= Text block =

________________________

This is scary...I agree completely. :Q

However, the data that he presented so incompetently and completely misunderstood is essentially correct (and you'll note that it's exactly what I've been saying for months now...).
 

Viditor

Diamond Member
Oct 25, 1999
3,290
0
0
Originally posted by: CTho9305
The article claims there's no microcode workaround and product has to be recalled, but also says that there is a BIOS update to work around the problem. That doesn't make much sense to me.

I'll quote from a more knowledgable source than myself...

"There is microcode for the L3 controller separate from the main controller loop that is not updatable"
"In K7, all the memory controller microcode is generated during bootup by the BIOS. In K8 the same thing happens for the main memory controller loop, but there are some microcode routines for controllers (such as the L3 controller) which are not part of the main loop. These cannot be updated without a mask revision. As I understand it, there will be a BIOS update which allows the main loop to recover from a glitch in synchronization. If the problem occurs rarely or at all--as is expected in 2.3 GHz and below CPUs--this is sufficient. But if it occurs constantly, you take a big performance hit. So rev B3 is needed to swat the problem at its source"
 

DrMrLordX

Lifer
Apr 27, 2000
22,915
12,988
136
So this is a problem with the L3 cache controller? Could this bug be side-stepped by disabling the L3 cache altogether?
 

harpoon84

Golden Member
Jul 16, 2006
1,084
0
0
Originally posted by: DrMrLordX
So this is a problem with the L3 cache controller? Could this bug be side-stepped by disabling the L3 cache altogether?

According to Fudzilla, yes you can, but you lose 10% performance, so it's hardly practical.
 

DrMrLordX

Lifer
Apr 27, 2000
22,915
12,988
136
Interesting. I wonder of B2 chips will OC better with their L3 cache disabled. Hmm.

________________________

= Data provided =

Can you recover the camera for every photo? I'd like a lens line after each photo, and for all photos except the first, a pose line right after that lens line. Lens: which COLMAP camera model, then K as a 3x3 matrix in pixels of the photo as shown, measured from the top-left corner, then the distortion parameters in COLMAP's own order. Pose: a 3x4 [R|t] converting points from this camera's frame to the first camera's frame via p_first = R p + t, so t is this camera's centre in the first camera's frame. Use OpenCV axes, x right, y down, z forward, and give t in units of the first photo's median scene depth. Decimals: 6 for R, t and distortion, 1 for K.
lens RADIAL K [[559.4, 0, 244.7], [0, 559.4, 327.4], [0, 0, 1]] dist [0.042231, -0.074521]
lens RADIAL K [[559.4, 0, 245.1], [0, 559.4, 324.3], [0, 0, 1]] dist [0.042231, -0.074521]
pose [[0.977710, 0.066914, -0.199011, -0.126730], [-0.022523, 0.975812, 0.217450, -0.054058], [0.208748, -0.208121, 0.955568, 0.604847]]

________________________

= Exercises to complete =
• A. In the forum thread about the L3 cache controller bug, what performance cost does Fudzilla report for disabling the L3 cache?
• B. From the forum thread about the L3 cache controller bug, set down the passage from "However, the data" up to and including "source than myself...".
• C. Write the next part of the forum thread about the L3 cache controller bug, picking up after its final post.
The listing has no connection to the forum thread about the L3 cache controller bug.

= Answers to the tasks =
• A. A 10% performance loss.

• B.
However, the data that he presented so incompetently and completely misunderstood is essentially correct (and you'll note that it's exactly what I've been saying for months now...).
 

Viditor

Diamond Member
Oct 25, 1999
3,290
0
0
Originally posted by: CTho9305
The article claims there's no microcode workaround and product has to be recalled, but also says that there is a BIOS update to work around the problem. That doesn't make much sense to me.

I'll quote from a more knowledgable source than myself...

• C.
 

CTho9305

Elite Member
Jul 26, 2000
9,214
1
81
Originally posted by: harpoon84
Originally posted by: DrMrLordX
So this is a problem with the L3 cache controller? Could this bug be side-stepped by disabling the L3 cache altogether?

According to Fudzilla, yes you can, but you lose 10% performance, so it's hardly practical.

The L3 is worth 10% performance? Wow, that's pretty amazing. Got links to benchmarks that compare L3 enabled/disabled?
 

Idontcare

Elite Member
Oct 10, 1999
21,110
64
91
Originally posted by: CTho9305
Originally posted by: harpoon84
Originally posted by: DrMrLordX
So this is a problem with the L3 cache controller? Could this bug be side-stepped by disabling the L3 cache altogether?

According to Fudzilla, yes you can, but you lose 10% performance, so it's hardly practical.

The L3 is worth 10% performance? Wow, that's pretty amazing. Got links to benchmarks that compare L3 enabled/disabled?

I am surprised as well, as this would imply the bulk of the K10 IPC improvements relative to K8 come from cache hierarchy and not micro-architecture improvements.

I assumed L3$ would improve performance scaling as number of threads crossed the 2->3 boundary.

I.e. a dual-core K10 should perform at least as good as dual-core K8 even with L3$ disabled or removed entirely. Shouldn't it?
 

CTho9305

Elite Member
Jul 26, 2000
9,214
1
81
Originally posted by: Idontcare
Originally posted by: CTho9305
Originally posted by: harpoon84
Originally posted by: DrMrLordX
So this is a problem with the L3 cache controller? Could this bug be side-stepped by disabling the L3 cache altogether?

According to Fudzilla, yes you can, but you lose 10% performance, so it's hardly practical.

The L3 is worth 10% performance? Wow, that's pretty amazing. Got links to benchmarks that compare L3 enabled/disabled?

I am surprised as well, as this would imply the bulk of the K10 IPC improvements relative to K8 come from cache hierarchy and not micro-architecture improvements.

I assumed L3$ would improve performance scaling as number of threads crossed the 2->3 boundary.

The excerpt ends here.